Mereka berpendapat bahwa hal ini mencakup kemaluannya sendiri dan kemaluan orang lain. Akan tetapi, hadits Busrah bintu Shafwan adalah satu hadits dengan dua lafadz. Lafadz yang pertama, yaitu مَنْ مَسَّ ذَكَرَهُ (barang siapa menyentuh kemaluannya) adalah lafadz yang muqayyad (terikat). Adapun lafadz kedua, yaitu وَيَتَوَضَّأُ مَنْ مَسَّ الذَّكَرَ (dan berwudhu orang yang menyentuh kemaluan), adalah lafadz yang mutlak (tidak terikat). Lafadz yang mutlak hendaknya dibawa kepada yang muqayyad karena hadits ini satu dengan dua lafadz.
Atas dasar ini, perempuan yang memandikan anaknya lalu menyentuh kemaluan si anak, dia tidak perlu berwudhu. Lelaki yang menyentuh kemaluan anaknya juga tidak perlu berwudhu. Saya berpendapat demikian. Akan tetapi, untuk saya pribadi, saya akan berwudhu. Hanya saja, larangan ini lit tanzih (menunjukkan hukum makruh). Ini termasuk bab mustahab dan kehati-hatian.
Adapun tentang masa nifas, al-Imam Ahmad dan Ishaq berpendapat bahwa masa nifas yang paling lama adalah 40 hari, menurut asy-Syafi’i 60 hari, sedangkan menurut al-Hasan al-Bashri 50 hari. Akan tetapi, diriwayatkan oleh Ash-habus Sunan selain an-Nasa’i, dari Ummu Salamah j, dia berkata, “Dahulu pada zaman Nabi, wanita yang nifas berdiam selama 40 hari, yakni tidak shalat. Dahulu kami membaluri wajah kami dengan lulur dari tetumbuhan.” Hadits ini sanadnya shahih li ghairihi. Hadits ini shahih karena memiliki syawahid (penguat), yaitu hadits Anas dan yang selainnya.
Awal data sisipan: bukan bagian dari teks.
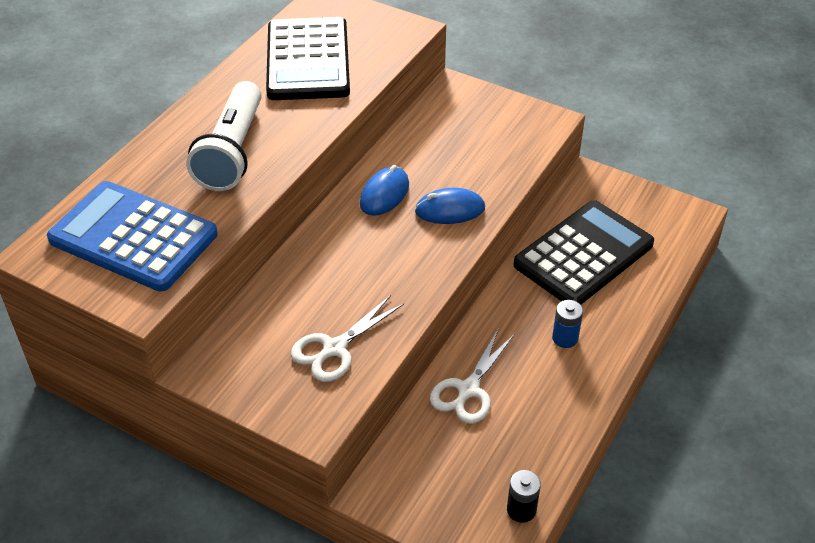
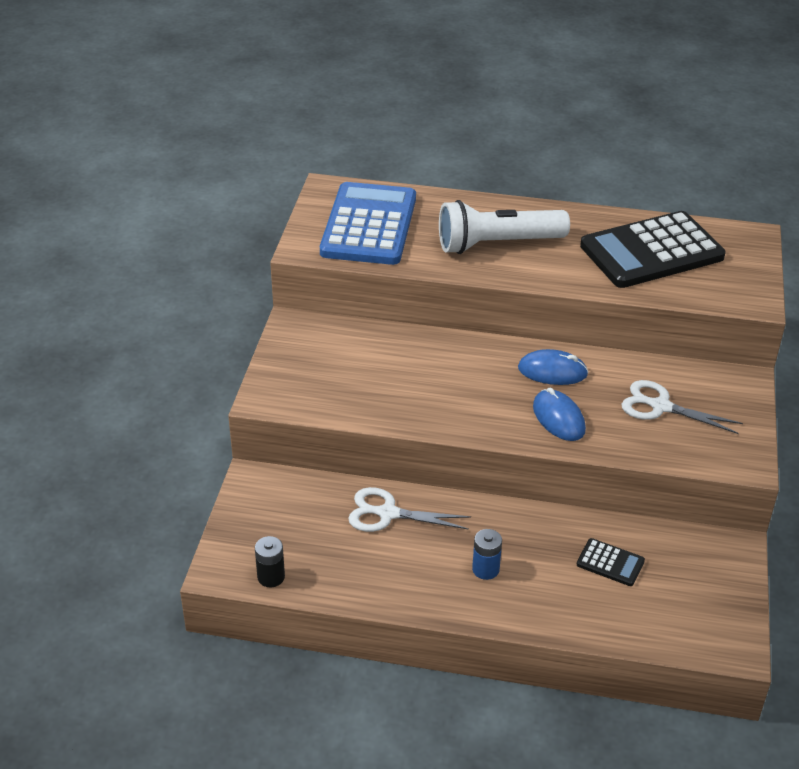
camera: 70 degrees right, 5 degrees down
white scissors [291,295,404,382] -> white scissors moved to [622,380,743,434]
black calculator [513,200,654,305] -> black calculator [577,538,645,586], size x0.42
Jadi, kita katakan bahwa batas maksimal nifas bagi perempuan adalah 40 hari. Apabila darah terus keluar setelah hari ke-40, dia mandi, kemudian berwudhu setiap kali hendak shalat. Dia tidak perlu memedulikan darah yang keluar setelah hari ke-40 karena itu adalah darah istihadhah.
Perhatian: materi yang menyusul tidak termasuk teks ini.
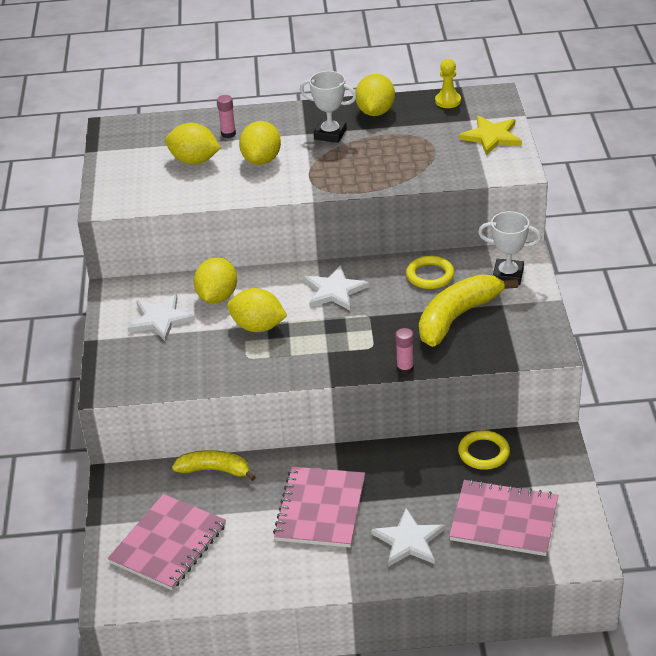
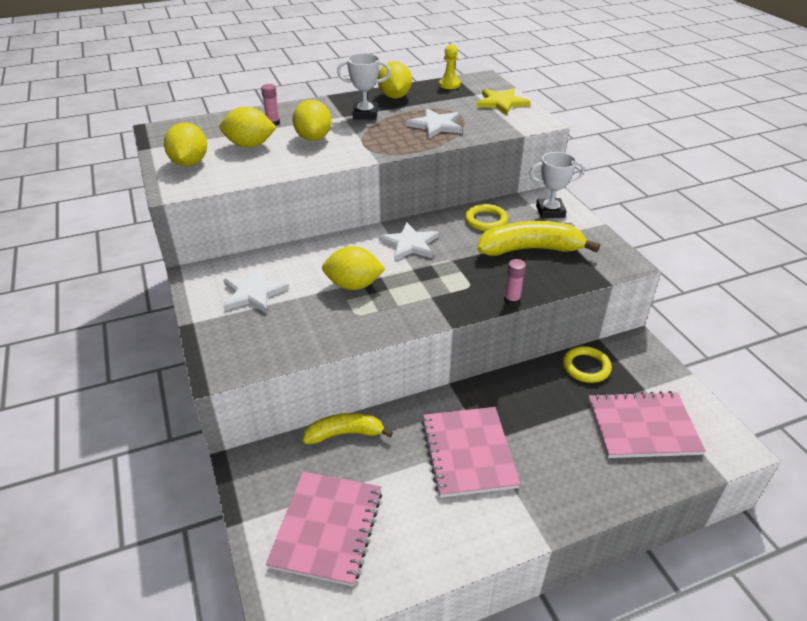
camera: 20 degrees left, 0 degrees up
yellow lemon [194,257,237,303] -> yellow lemon moved to [164,122,207,166]
white star [371,508,445,567] -> white star moved to [406,108,462,139]
yellow banana [419,274,519,347] -> yellow banana turned 60 degrees clockwise [477,221,600,256]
Apabila dia melihat bahwa dirinya telah bersih sebelum hari ke-40, misalnya setelah hari ke-20, dia mandi dan shalat. Jika darah keluar lagi lima hari kemudian (yakni pada hari ke-25), padahal dia telah mandi, shalat, dan berpuasa Ramadhan, berarti dia masih dalam masa nifas. Shalat dan puasanya tidak sah sehingga dia harus mengqadha puasanya, tetapi tidak perlu mengqadha shalatnya.